Stadt Bern startet Projekt für Finta-Notschlafstelle

Bern,
Die Stadt Bern startet einen Testbetrieb für eine Notschlafstelle speziell für Frauen sowie intergeschlechtliche, nicht-binäre, trans und agender Personen.

Die Stadt Bern startet einen einjährigen Testbetrieb mit einer Notschlafstelle für Frauen, intergeschlechtliche, nicht-binäre, trans und agender Personen, kurz Finta. Betrieben wird die Institution von der Stiftung Heilsarmee Schweiz.
Mit dem Projekt will die Notschlafstelle eine besonders vulnerable Gruppe von Personen erreichen, die sich in gemischtgeschlechtlichen Notschlafstellen unsicher fühlen und diese deshalb meiden.
Sie sei froh, mit der Finta-Notschlafstelle das Angebot der Stadt Bern um ein Puzzleteil für eine besonders vulnerable Personengruppe erweitern zu können, sagte Gemeinderätin Ursina Anderegg (Grünes Bündnis) am Dienstag vor den Medien.
Finta seien öfter Gewalt ausgesetzt als Männer. Dies sei möglicherweise mit ein Grund, warum diese Personengruppe gemischtgeschlechtliche Notschlafstellen eher meide.
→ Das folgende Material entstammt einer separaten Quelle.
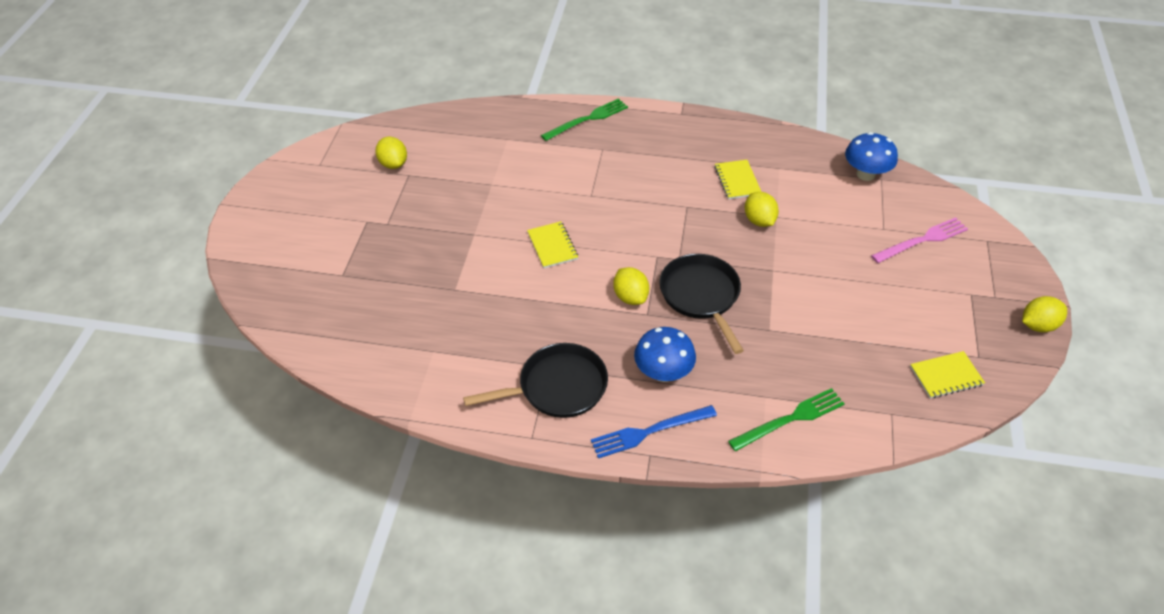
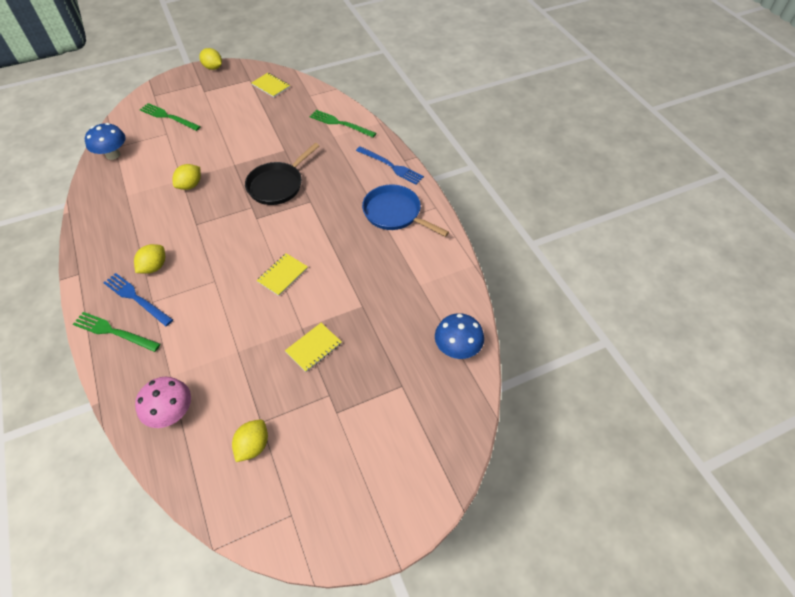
camera: 125 degrees left, 5 degrees up
(471, 131) = (172, 412): none -> pink mushroom
(557, 387) = (395, 213): black pan -> blue pan
(615, 140) = (136, 298): none -> blue fork
(630, 297) = (301, 214): yellow lemon -> yellow lemon (154, 267)
(663, 372) = (348, 177): blue mushroom -> blue mushroom (457, 348)
(737, 180) = (152, 210): yellow notebook -> yellow notebook (313, 348)
(922, 240) = (168, 117): pink fork -> green fork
«Wir wissen wenig über die Bedürfnisse der Finta», sagte Claudia Hänzi, Leiterin Sozialamt Stadt Bern. Mit dem Pilotprojekt wolle man auch Bedürfnisse eruieren, damit das Angebot den Nutzenden auch entspreche.
Eine neue Zuflucht inmitten von Bern
Die Finta-Notschlafstelle bietet 18 Plätze und ist als Zwischennutzung an der Kursaalstrasse 6 in Bern untergebracht. Insgesamt sind für den Betrieb 690 Stellenprozente vorgesehen, wie Manuel Breiter von der Stiftung Heilsarmee sagte. Der Ort soll ein niederschwelliger, sicherer Rückzugsort für Frauen und Finta sein.
Die Liegenschaft gehört einer gemeinnützigen Stiftung. Für den Betrieb hat die Stadt Bern mit der Stiftung Heilsarmee einen Leistungsvertrag abgeschlossen. Der Kanton Bern hat dem Projekt zugestimmt.
Sie sei guten Mutes für ein definitives Angebot, führte Hänzi aus. Aktuell suche man nach einer entsprechenden Liegenschaft.
Bis 2026 ist die Notschlafstelle in einer älteren Liegenschaft untergebracht, die Wände sind frisch gestrichen, ansonsten waren keine grösseren baulichen Eingriffe nötig. Das Haus war bereits für eine ähnliche Nutzung zuvor in Betrieb.
Einblick in das neue Schutzhaus
Die Zimmer sind einfach eingerichtet, aber zweckmässig. Auf jedem Stock gibt es Toilette und Bad sowie eine Küche. Im Erdgeschoss führt eine Treppe in einen kleinen Garten. Es gibt auch einen Raum mit einem Fernseher
Die Notschlafstelle wird während sieben Tagen und 24 Stunden betrieben. Dies sei wichtig, weil Finta oft in der Sexarbeit tätig seien, führte Anderegg aus. Vor Ort sind immer auch Fachpersonen, die Nutzenden betreuen können
Vorbilder für eine Finta-Notschlafstelle hatten die Berner Verantwortlichen kaum, umso wichtiger sei es nun Erfahrungen mit diesem niederschwelligen Angebot zu sammeln, sagte Breiter
Seit 2021 steigt die Zahl obdachloser Menschen in Bern, wie Anderegg ausführte. Im Winter 2024/25 waren es durchschnittlich 40 bis 60 Personen, die draussen übernachten mussten trotz zusätzlicher Notschlafstellenplätze in der Tiefenau
Ursachen und Ausblick
Warum diese Zahlen steigen, ist laut Anderegg nicht wissenschaftlich erhärtet. Es bestehe die Vermutung, dass die Überlastung psychiatrischer Kliniken und die wirtschaftlichen Folgen der Pandemie eine Rolle spielen
Rund die Hälfte der Obdachlosen in der Stadt Bern litten teilweise an gravierenden psychischen Erkrankungen, häufig in Kombination mit einer Suchterkrankung.